In the absence of any clear direction from Starmer, the BBC’s Justin Webb chose to bend the interview to his own will by focusing on stories in the morning papers. It had been reported that Labour was now planning to go back on its promise to abolish university tuition fees. Was this yet another promise that had bitten the dust?

Starmer sounded startled. As if he hadn’t expected to be asked about a news story in which he featured. It was like this: tuition fees were obviously unfair, but he would now be looking for a way of funding students that was more fair but which didn’t involve abolishing tuition fees.

Was that clear? Er, yeah but no but yeah but no. The economy had moved on, so he would be moving on to something that he couldn’t yet talk about as it was all top secret and he basically hadn’t had time to give it a moment’s thought. He couldn’t say fairer or unfairer than that. Tuition fees would be both going and staying. Politics in a quantum universe. Schrödinger’s students. Maybe they too would be both here and not here.

Webb was understandably confused. So he pressed on. How about the promise to still tax the top 5% of earners more? And to increase the rate of capital gains? Did they still stand? Yes and no. Or rather they had both fallen into a black hole in deep space.

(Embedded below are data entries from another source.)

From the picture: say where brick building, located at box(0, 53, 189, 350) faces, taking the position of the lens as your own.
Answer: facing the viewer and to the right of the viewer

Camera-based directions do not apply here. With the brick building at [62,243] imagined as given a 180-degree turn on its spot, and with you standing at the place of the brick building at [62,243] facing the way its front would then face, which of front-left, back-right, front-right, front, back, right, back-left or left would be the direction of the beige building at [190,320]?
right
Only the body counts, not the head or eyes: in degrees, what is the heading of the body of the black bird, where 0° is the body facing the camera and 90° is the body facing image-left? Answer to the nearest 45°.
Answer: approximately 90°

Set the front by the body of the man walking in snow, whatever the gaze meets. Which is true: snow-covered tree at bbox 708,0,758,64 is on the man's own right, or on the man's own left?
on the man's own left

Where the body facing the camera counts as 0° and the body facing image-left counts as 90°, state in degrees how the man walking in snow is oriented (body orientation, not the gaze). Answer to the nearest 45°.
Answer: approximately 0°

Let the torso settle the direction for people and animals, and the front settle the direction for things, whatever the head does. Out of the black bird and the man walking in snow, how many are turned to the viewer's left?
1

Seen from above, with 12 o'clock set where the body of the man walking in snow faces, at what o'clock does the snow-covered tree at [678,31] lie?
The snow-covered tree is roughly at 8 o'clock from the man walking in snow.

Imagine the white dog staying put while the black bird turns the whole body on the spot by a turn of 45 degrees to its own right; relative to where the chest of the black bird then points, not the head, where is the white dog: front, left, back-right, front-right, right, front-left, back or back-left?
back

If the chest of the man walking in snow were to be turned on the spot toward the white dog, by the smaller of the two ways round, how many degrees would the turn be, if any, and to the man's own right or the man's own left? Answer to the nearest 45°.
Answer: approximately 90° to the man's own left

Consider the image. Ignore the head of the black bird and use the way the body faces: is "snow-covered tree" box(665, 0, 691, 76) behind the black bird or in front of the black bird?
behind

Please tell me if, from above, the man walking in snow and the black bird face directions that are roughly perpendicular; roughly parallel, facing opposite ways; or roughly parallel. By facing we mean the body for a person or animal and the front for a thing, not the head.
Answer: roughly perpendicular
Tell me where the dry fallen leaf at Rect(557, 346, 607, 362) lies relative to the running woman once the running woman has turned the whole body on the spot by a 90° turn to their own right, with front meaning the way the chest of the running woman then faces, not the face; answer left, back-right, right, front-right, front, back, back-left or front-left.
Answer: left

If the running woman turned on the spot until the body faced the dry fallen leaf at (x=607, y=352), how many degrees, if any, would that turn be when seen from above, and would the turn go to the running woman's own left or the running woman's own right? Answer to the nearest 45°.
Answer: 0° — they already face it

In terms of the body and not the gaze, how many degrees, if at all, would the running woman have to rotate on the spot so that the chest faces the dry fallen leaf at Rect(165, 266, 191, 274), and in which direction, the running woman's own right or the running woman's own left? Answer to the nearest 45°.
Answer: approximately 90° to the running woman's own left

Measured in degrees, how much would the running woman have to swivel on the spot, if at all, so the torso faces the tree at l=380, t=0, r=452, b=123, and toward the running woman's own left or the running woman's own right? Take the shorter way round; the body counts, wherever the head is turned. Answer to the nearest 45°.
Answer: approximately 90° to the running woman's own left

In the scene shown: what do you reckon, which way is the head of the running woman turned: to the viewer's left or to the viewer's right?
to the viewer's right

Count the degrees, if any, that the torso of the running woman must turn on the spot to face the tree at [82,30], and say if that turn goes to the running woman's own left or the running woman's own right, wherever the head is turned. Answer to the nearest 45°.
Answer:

Of course, those with the broadest shoulders should pay more, Starmer mumbled. It was just that the top 5% no longer had broad shoulders. Most of them were near-broke. So it would no longer be right to tax them more. It was time for the country to think of the destitution in which Rishi Sunak now lived. The high-tax, low-growth economic model was broken. Though he wouldn’t necessarily be reducing any taxes. Just not putting them up. So it wasn’t clear just how broken the system was.

Um … My mother was a nurse and my father was a toolmaker, Starmer reminded himself – the rest of us need no reminding – before adding: our phone was once off. Could we talk about that and the cost of living, the Labour leader asked. We couldn’t. Webb was having way too much fun. He wanted to pin down Keir on tax. Did he really think the very rich could not afford more in tax? After all, some appeared to have done very well for themselves in the past 13 years with asset prices rising.

Starmer again started mumbling. Borderline incoherent. He was going to grow the economy. How? By growing it. Top secret. If he told us how, he’d have to kill us. Mmm. If it was that straightforward, it’s a mystery why no one’s thought of it before. And yes, but could we stop talking about the pledges he wasn’t going to keep but focus on the ones he was?

Besides, he had only made those promises to get elected as Labour leader. Now that he was hoping to become prime minister, he had to jettison anything that might scare off floating voters. In any case, how come he got a hard time for breaking promises when Rish! did it the whole time and no one batted an eyelid.

What Starmer longed to say was people just expected the Tories to lie to them, while pundits went mad if Labour did the same. Just give him a break. If he needed to be more Tony Blair than Tony Blair to get elected, then that’s what he’d do. Judge him on what he did in power. Not what he said in opposition. But those words died on his lips.

Hell, people had short memories. The Conservatives had even forgotten that Sue Gray didn’t think the Abba party was worth mentioning. Despite the sex, lies, videotapes and puke, her report had been almost a cover-up. So much for her being a Labour stooge.